### WHAT THE TASK REQUIRES
Transcribe all of the data exactly. Omit the pictures.

[Collected data]
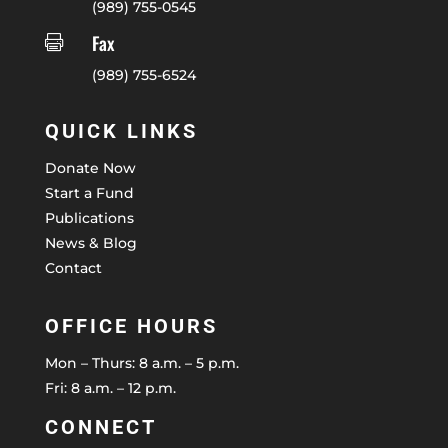
(989) 755-0545
Fax

(989) 755-6524
QUICK LINKS
Donate Now
Start a Fund
Publications
News & Blog
Contact
OFFICE HOURS
Mon – Thurs: 8 a.m. – 5 p.m.
Fri: 8 a.m. – 12 p.m.
CONNECT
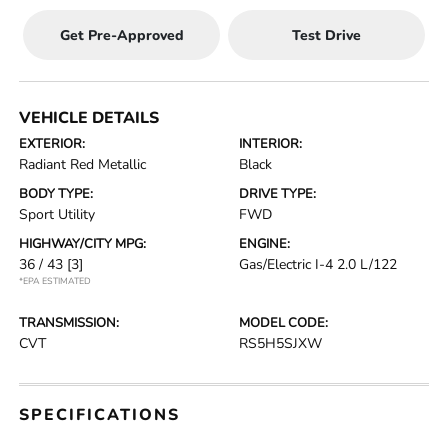
Get Pre-Approved
Test Drive
VEHICLE DETAILS
EXTERIOR:
INTERIOR:
Radiant Red Metallic
Black
BODY TYPE:
DRIVE TYPE:
Sport Utility
FWD
HIGHWAY/CITY MPG:
ENGINE:
36 / 43
[3]
Gas/Electric I-4 2.0 L/122
*EPA ESTIMATED
TRANSMISSION:
MODEL CODE:
CVT
RS5H5SJXW
SPECIFICATIONS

### RESULT BELOW
(989) 755-0545
Fax

(989) 755-6524
QUICK LINKS
Donate Now
Start a Fund
Publications
News & Blog
Contact
OFFICE HOURS
Mon – Thurs: 8 a.m. – 5 p.m.
Fri: 8 a.m. – 12 p.m.
CONNECT
Get Pre-Approved
Test Drive
VEHICLE DETAILS
EXTERIOR:
INTERIOR:
Radiant Red Metallic
Black
BODY TYPE:
DRIVE TYPE:
Sport Utility
FWD
HIGHWAY/CITY MPG:
ENGINE:
36 / 43
[3]
Gas/Electric I-4 2.0 L/122
*EPA ESTIMATED
TRANSMISSION:
MODEL CODE:
CVT
RS5H5SJXW
SPECIFICATIONS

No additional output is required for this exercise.